Effect of rainbow gravity, PDM, and external magnetic field on optical properties and energy spectra of GaAs quantum dot

The Klein-Gordon equation in cosmic strings within RG spacetime under the influence of an external magnetic field and Coulomb potential for position-dependent mass (PDM) particles is investigated using the Nikivorof-Uvarov (NU) method. Energy levels and wave functions are obtained from the solution of the Klein-Gordon system with PDM particles. We apply three rainbow functions to calculate the energy and optical properties of refractive index coefficient (RIC) and absorption coefficient (AC) for GaAs quantum dot (QD). Our results show that the linear, third-order nonlinear, and total RIC and AC increase and shift toward higher energies as the magnetic field increases for all three pairs of rainbow functions.
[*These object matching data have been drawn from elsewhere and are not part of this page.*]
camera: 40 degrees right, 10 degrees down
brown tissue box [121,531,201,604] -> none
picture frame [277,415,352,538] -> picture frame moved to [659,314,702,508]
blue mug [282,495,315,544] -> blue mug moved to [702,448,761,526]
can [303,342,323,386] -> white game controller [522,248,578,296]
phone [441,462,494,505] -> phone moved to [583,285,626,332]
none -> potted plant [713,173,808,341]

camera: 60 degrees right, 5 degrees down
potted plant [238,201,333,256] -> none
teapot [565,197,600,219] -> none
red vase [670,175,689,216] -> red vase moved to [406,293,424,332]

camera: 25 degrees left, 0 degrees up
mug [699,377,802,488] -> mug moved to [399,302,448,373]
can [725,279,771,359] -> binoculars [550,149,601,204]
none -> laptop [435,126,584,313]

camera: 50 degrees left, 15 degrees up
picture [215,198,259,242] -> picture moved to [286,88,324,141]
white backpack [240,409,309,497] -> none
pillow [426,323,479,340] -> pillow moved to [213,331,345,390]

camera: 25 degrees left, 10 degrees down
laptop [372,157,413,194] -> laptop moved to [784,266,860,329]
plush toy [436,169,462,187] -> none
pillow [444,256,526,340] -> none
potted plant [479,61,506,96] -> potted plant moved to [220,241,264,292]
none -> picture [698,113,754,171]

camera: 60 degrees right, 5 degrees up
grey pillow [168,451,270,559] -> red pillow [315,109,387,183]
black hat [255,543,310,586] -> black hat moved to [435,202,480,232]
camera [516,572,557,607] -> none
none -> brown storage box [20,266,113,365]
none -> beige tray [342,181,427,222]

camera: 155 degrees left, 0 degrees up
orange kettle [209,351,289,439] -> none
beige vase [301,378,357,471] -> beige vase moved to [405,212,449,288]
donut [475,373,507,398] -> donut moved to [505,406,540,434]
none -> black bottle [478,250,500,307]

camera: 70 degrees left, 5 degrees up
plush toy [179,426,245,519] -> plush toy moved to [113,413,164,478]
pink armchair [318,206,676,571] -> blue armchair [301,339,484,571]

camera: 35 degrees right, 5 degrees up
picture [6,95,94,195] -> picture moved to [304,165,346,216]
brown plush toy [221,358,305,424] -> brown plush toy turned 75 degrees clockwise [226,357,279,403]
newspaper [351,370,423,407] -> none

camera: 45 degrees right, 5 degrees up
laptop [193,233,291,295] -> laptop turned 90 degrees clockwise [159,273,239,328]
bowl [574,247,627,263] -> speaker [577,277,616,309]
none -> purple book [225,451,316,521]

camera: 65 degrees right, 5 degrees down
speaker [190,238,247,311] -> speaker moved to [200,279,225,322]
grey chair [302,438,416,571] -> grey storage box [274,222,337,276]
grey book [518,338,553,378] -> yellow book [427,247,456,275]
Similarly, the linear, third-order nonlinear, and total RIC and AC increase and shift toward lower energies as the parameters of the rainbow function and PDM increase for all three pairs of rainbow functions. Furthermore, the total RIC and AC decrease as the optical intensity increases for all three pairs of rainbow functions. The values of linear, third-order nonlinear, total RIC, and AC for both positive and negative energies are symmetric for rainbow function 1 compared to the other rainbow functions. This is due to the influence of the energy value of GaAs QD rainbow function 1, both positive and negative energies are symmetrical compared to other rainbow functions.